Nach vielen Stunden des Wartens wurde erklärt, dass allen Beschuldigten Vandalismus und Hausfriedensbruch vorgeworfen werde. Fingerabdrücke und Fotos wurden gemacht. Alle wurden im Laufe des Tages freigelassen.

Die Räumung war keine Überraschung, in den Monaten zuvor wurde die Repressionen gegen Geflüchtete und auch gegen solidarisch agierende Mensch mit Papieren stärker. Die Räumung war nicht das Ende, sondern der Begin von Repressionen, Verhaftungen, Gefängnisaufenthalte und Abschiebungen wurden häufiger (siehe auch MORIA35).

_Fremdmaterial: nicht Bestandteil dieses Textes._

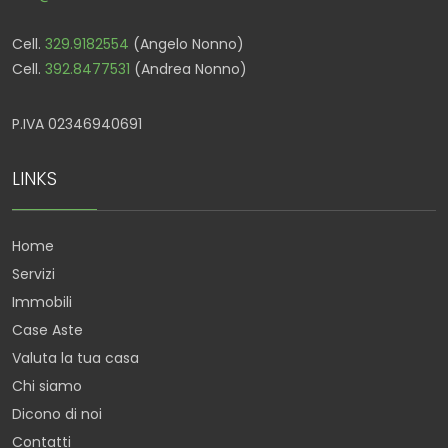
Cell.
329.9182554
(Angelo Nonno)
Cell.
392.8477531
(Andrea Nonno)
P.IVA 02346940691
LINKS
Home
Servizi
Immobili
Case Aste
Valuta la tua casa
Chi siamo
Dicono di noi
Contatti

Mieserweise veranlasste die Alpha Bank die Räumung, obwohl sie nichts mit dem Gebäude vorhatte. Das selbstverwaltete Wohnprojekt ist seitdem wieder ein altes ungenutztes Gebäude, das nun 24/7 von einer Security bewacht wird. Auf dem NBK Blog zur Räumung: “What was destroyed by the state and capitalism was not just a building. It was a home. It was a community. It was a place for friendship, for solidarity, for struggling together against this border and this system that creates them

Insgesamt 35 Personen (mit und ohne europäische Pässe) sind des Hausfriedensbruchs und Vandalismus angeklagt. Darüber hinaus soll es einen dritten Anklagepunkt geben, der bisher nicht bekannt gegeben wurde.

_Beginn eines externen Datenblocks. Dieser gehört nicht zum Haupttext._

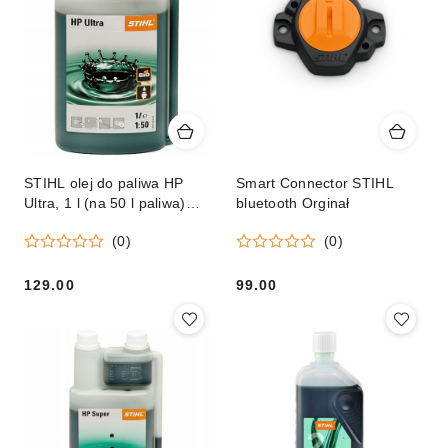
STIHL olej do paliwa HP
Smart Connector STIHL
Ultra, 1 l (na 50 l paliwa)
bluetooth Orginał
Orginał
(0)
(0)
129.00
99.00
Cena:
Cena:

Termin für den Prozess ist der 16. Oktober 2018, Mytilini (Lesbos)

Das Social Center der No Border Kitchen Lesbos bestand in anderer Form noch mehr als ein Jahr weiter: Zunächst einige Wochen am der Fabrik gegenüberliegenden Strand. Dann nach einer erneuten Vertreibung durch die Cops in einer vom Stadtzentrum weiter entfernt liegenden Bucht.  Im Zuge der Androhung einer erneuten Räumung des Strandcamps und des aufgekommenen Winters wurde nach und nach drei leerstehende Häuser in der Nähe bezogen. Ein Haus wurde eine Weile weiter auch als Social Center genutzt.

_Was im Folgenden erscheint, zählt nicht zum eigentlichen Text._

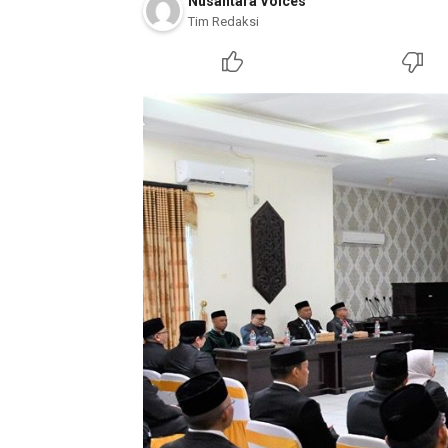
Nusantara Voices
Tim Redaksi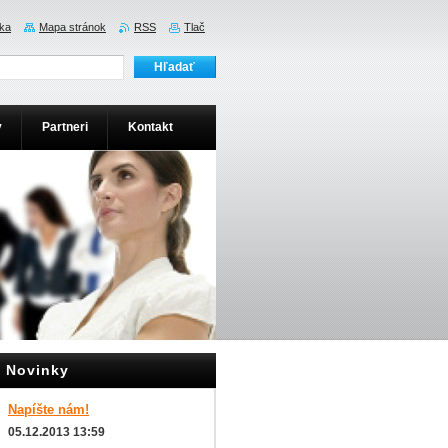
ka
Mapa stránok
RSS
Tlač
y
Partneri
Kontakt
Novinky
Napíšte nám!
05.12.2013 13:59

Nach der Räumung eines dieser Häuser („Casa Blanca“), das von Leuten mit und ohne Papiere bewohnt war, wurde nur Menschen mit gültigen Reisepapieren angeklagt. Besonderheit des Verfahrens: der Mieter stellte Strafanzeige und nicht der Vermieter. Es kam im November 2017 zu einer Einigung zwischen den Anwälten des Mieters und der Beschuldigten, so dass das Verfahren ohne Urteil und ohne Strafe beendet wurde. Der Besitzer selbst ist nie aufgetaucht.

Auch die beiden anderen Häuser („Big Squat und „Chapati House“) erhielten immer wieder ungebetenen Besuch. Die Cops gingen teils brutal durch jeden Raum, verlangten Ausweise/Papiere, schlugen die Leute und/oder verhafteten diese. Einige Leute wurden nach Kontrolle der Papiere freigelassen, andere blieben brutalerweise Wochen oder Monate im Knast und wurden dann abgeschoben. Die Häuser wurden bisher nie endgültig geräumt und Anklage wegen Hausbesetzungen wurde gegen niemanden erhoben.

Im Herbst 2016 wurde ein besetztes Haus in der Stadt Mytilini („Villa“) nach nur 2 Wochen Besetzung geräumt. Es wurde gegen 4 Personen (davon 2 Refugees) Anklage erhoben. Es kam zu einer Verurteilung: 11 Monate auf Bewährung bzw. 15 Monate auf Bewährung für eine Person, die nicht bereit war Fingerabdrücke abzugeben.